鏡に写る街の風景を見るともなしに見ていた紳士の目は、ある一点に釘付けになった。それは、40歳くらいの母親と女の子が夕刊を売る姿であった。散髪を終えた紳士は、その夕刊売りに近づき1部買ったあと、一言、二言話しかけ、その足で近くの交番に立ち寄った。
紳士は、この夕刊売りの家庭の状況を調べさせたのであった。紳士は、当時の大阪府知事林市蔵であった。
後日、巡査から次のような報告があった。
街角で見かけた母親は、夫に先立たれ、3人の子どもを抱え、夕刊売りでやっと生計を立てている。子どもたちは、学用品を買えず、学校にも通っていない。

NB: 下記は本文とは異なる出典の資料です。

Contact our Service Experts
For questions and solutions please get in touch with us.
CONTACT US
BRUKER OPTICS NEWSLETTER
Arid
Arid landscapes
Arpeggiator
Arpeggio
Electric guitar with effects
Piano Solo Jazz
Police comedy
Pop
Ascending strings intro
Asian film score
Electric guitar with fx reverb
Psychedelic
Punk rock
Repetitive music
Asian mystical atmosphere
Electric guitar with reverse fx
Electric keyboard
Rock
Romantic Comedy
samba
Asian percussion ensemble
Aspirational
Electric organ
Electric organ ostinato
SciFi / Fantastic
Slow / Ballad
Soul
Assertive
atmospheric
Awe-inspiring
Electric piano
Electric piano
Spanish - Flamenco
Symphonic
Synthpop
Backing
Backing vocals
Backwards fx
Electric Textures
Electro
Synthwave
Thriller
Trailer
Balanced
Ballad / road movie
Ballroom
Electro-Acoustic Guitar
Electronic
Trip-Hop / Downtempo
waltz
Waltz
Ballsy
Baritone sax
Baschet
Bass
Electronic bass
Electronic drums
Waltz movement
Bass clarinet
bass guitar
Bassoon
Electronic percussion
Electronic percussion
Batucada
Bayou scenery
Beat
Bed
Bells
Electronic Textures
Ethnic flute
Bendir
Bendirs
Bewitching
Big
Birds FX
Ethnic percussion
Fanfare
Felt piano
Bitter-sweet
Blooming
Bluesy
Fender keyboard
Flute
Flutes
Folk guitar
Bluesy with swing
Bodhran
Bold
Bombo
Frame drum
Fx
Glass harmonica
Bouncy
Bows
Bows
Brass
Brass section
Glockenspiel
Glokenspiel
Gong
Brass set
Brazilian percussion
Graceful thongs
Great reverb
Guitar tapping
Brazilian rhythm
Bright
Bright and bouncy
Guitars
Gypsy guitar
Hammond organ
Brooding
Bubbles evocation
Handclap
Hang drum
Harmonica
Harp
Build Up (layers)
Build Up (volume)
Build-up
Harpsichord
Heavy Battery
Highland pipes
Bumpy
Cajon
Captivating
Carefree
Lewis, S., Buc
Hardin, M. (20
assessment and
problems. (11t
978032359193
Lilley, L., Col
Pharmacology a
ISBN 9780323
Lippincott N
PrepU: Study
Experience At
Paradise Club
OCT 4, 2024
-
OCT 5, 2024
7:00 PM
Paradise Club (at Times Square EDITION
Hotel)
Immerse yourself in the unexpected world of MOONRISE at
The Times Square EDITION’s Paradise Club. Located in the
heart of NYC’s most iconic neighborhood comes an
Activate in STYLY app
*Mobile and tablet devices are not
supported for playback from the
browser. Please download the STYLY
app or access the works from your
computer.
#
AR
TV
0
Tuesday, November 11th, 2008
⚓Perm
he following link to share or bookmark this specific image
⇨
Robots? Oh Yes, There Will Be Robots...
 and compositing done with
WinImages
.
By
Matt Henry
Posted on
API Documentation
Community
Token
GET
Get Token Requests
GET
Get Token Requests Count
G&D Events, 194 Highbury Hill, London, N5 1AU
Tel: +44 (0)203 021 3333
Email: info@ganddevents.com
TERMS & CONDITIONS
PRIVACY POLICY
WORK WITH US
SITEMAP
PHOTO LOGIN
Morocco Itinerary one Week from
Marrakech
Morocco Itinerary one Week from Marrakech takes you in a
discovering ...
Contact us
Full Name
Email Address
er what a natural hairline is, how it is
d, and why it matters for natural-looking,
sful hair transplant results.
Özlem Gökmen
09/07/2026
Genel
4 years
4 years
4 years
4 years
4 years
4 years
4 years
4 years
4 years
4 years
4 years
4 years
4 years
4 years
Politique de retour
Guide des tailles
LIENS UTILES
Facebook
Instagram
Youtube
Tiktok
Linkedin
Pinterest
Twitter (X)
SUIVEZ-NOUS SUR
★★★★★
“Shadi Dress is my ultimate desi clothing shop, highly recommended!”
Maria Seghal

林知事は、自らの幼いころの貧しい生活を思い起こし、しばらくは、目をとじたままであった。このような母子は他にもいるはずだと思い、部下に調査を命じ、管内をいくつかの方面、今でいう地域に分け、それぞれの方面に委員を置き、生活状況の調査と救済などの実務にあたった。
方面委員制度の始まりである。
民生委員制度40年史(全国社会福祉協議会)
民生委員制度創設80周年記念誌(熊本県民生委員児童委員協議会)より
民生委員のマークの由来
現在のマークの図柄は昭和35年(1960)年に公募して選ばれたものです。
幸せのめばえをしめす四つ葉のクローバーをバックに、民生委員の「み」の文字と児童委員をしめす双葉を組み合わせ、平和のシンボルの鳩をかたどって、愛情と奉仕をあらわしています。